[OpenAFS-devel] Re: Backups using commercial products

Lyle Seaman lws@spinnakernet.com
Sun, 07 Jan 2001 10:51:38 -0500


Sam Hartman wrote:

> >>>>> "Lyle" == Lyle Seaman <lws@spinnakernet.com> writes:
>
>     >> So, does RX allow a procedure to write bytes into the queue
>     >> past the point where the window is full?  I.E. does it have a
>     >> concept similar to tcp|udp sendspace?  Shouldn't that smooth
>     >> out some of the disk seek delays?
>
>     Lyle> No it doesn't have any such thing, nor an equivalent to
>     Lyle> sendfile().  Those sorts of things would help, but why
>     Lyle> reinvent them?
>
> Because fixing RX may be easier than doing something else?
> OTOH, BEEP exports approximately the right interface to replace the RX stream layer.

The debate is both "what is easier now", and "what will continue
to be easier in the future."  But then, that varies from person to
person.  It's my opinion, based on my past experience with
RX and other transport/session layer protocols, that
writing protocols, and making them efficient, is harder than
it seems at first glance.

OTOH, since I'm just an "interested bystander" at this point,
it's probably not really any of my business.

>     Lyle> seeks is to batch up more I/O at one time.
>
> Can you give evidence to support this?  It seems that even if the
> seeks are slow, if you always have data ready to send immediately when
> the client sends you an ack, then you may use significantly more CPU
> than you need because of overhead, but you will still utilize network
> effectively.
>
> It seems that you could do a lot by using async IO and by adding such
> a facility to RX to continue to do work past the window.

Evidence?  Nah, this is orthodoxy, I've long since forgotten the actual
evidence.  (And therein lies the trap of othordoxy, to be sure.  )

Naturally, if you always have data ready to send immediately when the
window is extended then you will achieve maximal network throughput.

But you have to be doing a pretty good job of scheduling I/O in order
to pull 12 MB/s randomly off a single disk with a single thread.  It's no
trouble for a single large file, but when you have to snarf up small files,
directories, symlinks, and to top it off, do timestamp comparisons on
them and potentially skip them entirely...

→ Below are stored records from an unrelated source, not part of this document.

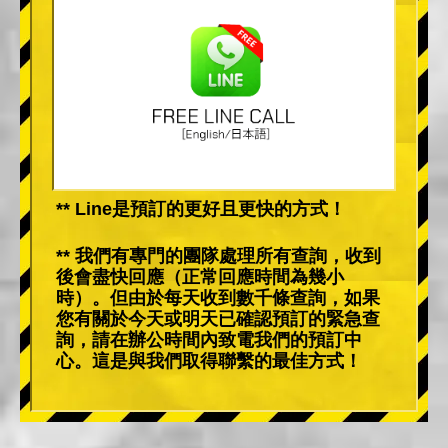
** Line是預訂的更好且更快的方式！
** 我們有專門的團隊處理所有查詢，收到
後會盡快回應（正常回應時間為幾小
時）。但由於每天收到數千條查詢，如果
您有關於今天或明天已確認預訂的緊急查
詢，請在辦公時間內致電我們的預訂中
心。這是與我們取得聯繫的最佳方式！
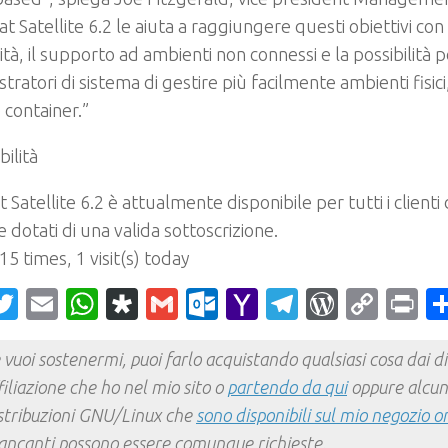
t Satellite 6.2 le aiuta a raggiungere questi obiettivi c
lità, il supporto ad ambienti non connessi e la possibilità p
tratori di sistema di gestire più facilmente ambienti fisici,
 container.”
bilità
 Satellite 6.2 è attualmente disponibile per tutti i clienti
te dotati di una valida sottoscrizione.
 15 times, 1 visit(s) today
acebook
Twitter
Email
WhatsApp
Diaspora
Gmail
Outlook.com
Yahoo
Telegram
WordPr
Cop
Pr
Mail
Link
 vuoi sostenermi, puoi farlo acquistando qualsiasi cosa dai div
filiazione che ho nel mio sito o
partendo da qui
oppure alcun
stribuzioni GNU/Linux che
sono disponibili sul mio negozio o
ncanti possono essere comunque richieste.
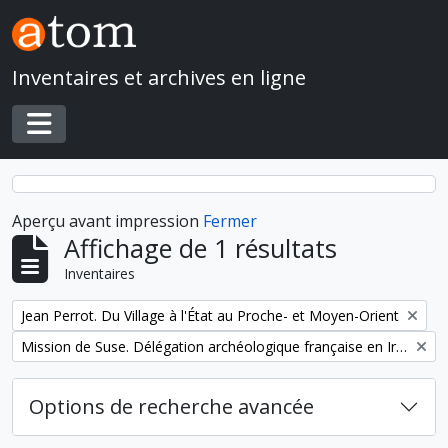
Skip to main content
Inventaires et archives en ligne
Toggle navigation
Aperçu avant impression
Fermer
Affichage de 1 résultats
Inventaires
Remove filter:
Jean Perrot. Du Village à l'État au Proche- et Moyen-Orient
Remove filter:
Mission de Suse. Délégation archéologique française en Iran
Options de recherche avancée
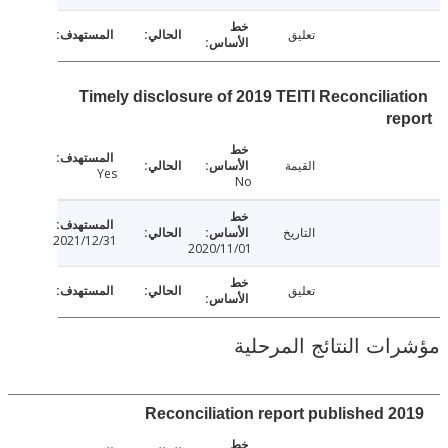
تعليق
Timely disclosure of 2019 TEITI Reconcilia
r
القيمة
Yes
No
التاريخ
2021/12/31
2020/11/01
تعليق
ت النتائج المرحلية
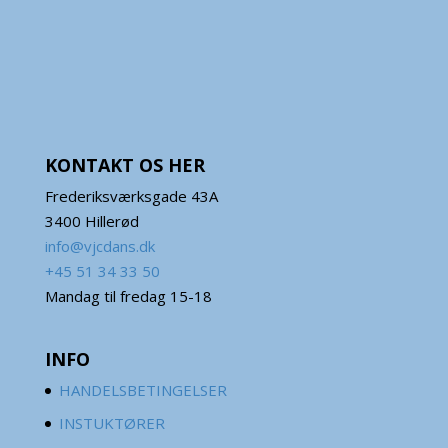
KONTAKT OS HER
Frederiksværksgade 43A
3400 Hillerød
info@vjcdans.dk
+45 51 34 33 50
Mandag til fredag 15-18
INFO
HANDELSBETINGELSER
INSTUKTØRER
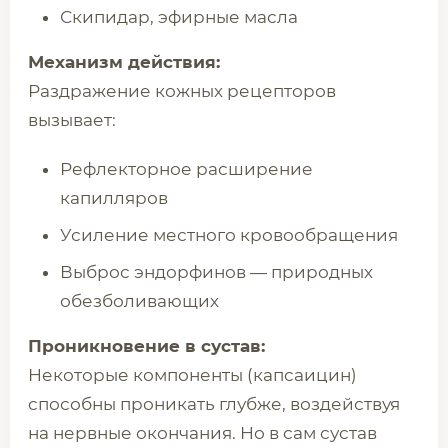
Скипидар, эфирные масла
Механизм действия:
Раздражение кожных рецепторов
вызывает:
Рефлекторное расширение
капилляров
Усиление местного кровообращения
Выброс эндорфинов — природных
обезболивающих
Проникновение в сустав:
Некоторые компоненты (капсаицин)
способны проникать глубже, воздействуя
на нервные окончания. Но в сам сустав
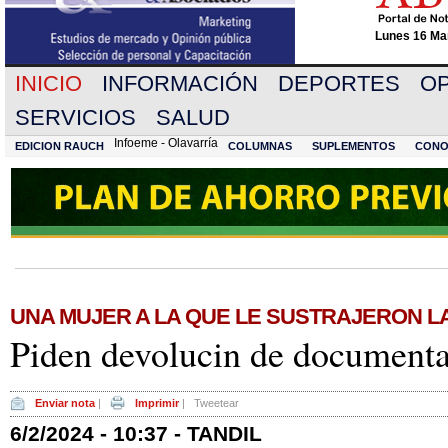
Lunes 16 Mar
INICIO
INFORMACIÓN
DEPORTES
OP
SERVICIOS
SALUD
Infoeme - Olavarría
EDICION RAUCH
COLUMNAS
SUPLEMENTOS
CONO
UNA MUJER A LA QUE LE SUSTRAJERON L
Piden devolucin de documenta
Enviar nota
|
Imprimir
|
Tweetear
6/2/2024 - 10:37 - TANDIL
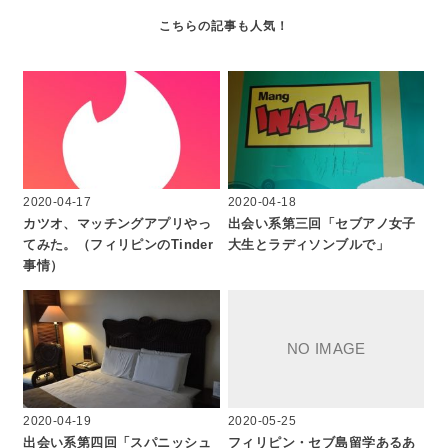
2020-04-17
2020-04-18
カツオ、マッチングアプリやっ
出会い系第三回「セブアノ女子
てみた。（フィリピンのTinder
大生とラディソンブルで」
事情）
2020-04-19
2020-05-25
出会い系第四回「スパニッシュ
フィリピン・セブ島留学あるあ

In other words, if you are getting an ack every millisecond or two,
but an individual seek takes 9 milliseconds to complete, you've got
no chance of having data ready, unless you're doing enough disk
I/O to get your average time down to around a millisecond.

Then imagine that you're not sending the data across a LAN, but are
just dumping the volume locally.  You can't do it at top speed by just
looking ahead one file at a time, you have to be able to reorder your
workload based on "what is easiest to do right know," and only the
disks know that.  So you've got to be doing at least, oh, six I/Os at
a time, per spindle.

async I/O  and a "sendfile" sort of functionality would help, no doubt.
And I don't think that "you may use more CPU because of overhead"
will be an issue, as I believe the existing CPU costs are mostly in
RX per-packet processing, just as they always have been.

Go ahead, try it.  It will be interesting and informative, at least, and
you may well be right.

Cheers, and good luck.

PS.  I've spend more time on info-afs discussion than I really
can afford right now, so I'm going to go back to deep lurking.
I've got to get the electricity on in my kitchen before my
father-in-law gets here on Friday and sees what squalor I'm
keeping his daughter in.  Feel free to send me email directly if
you want to know *why* some stupid thing was done, but
otherwise I'm going to be lying low.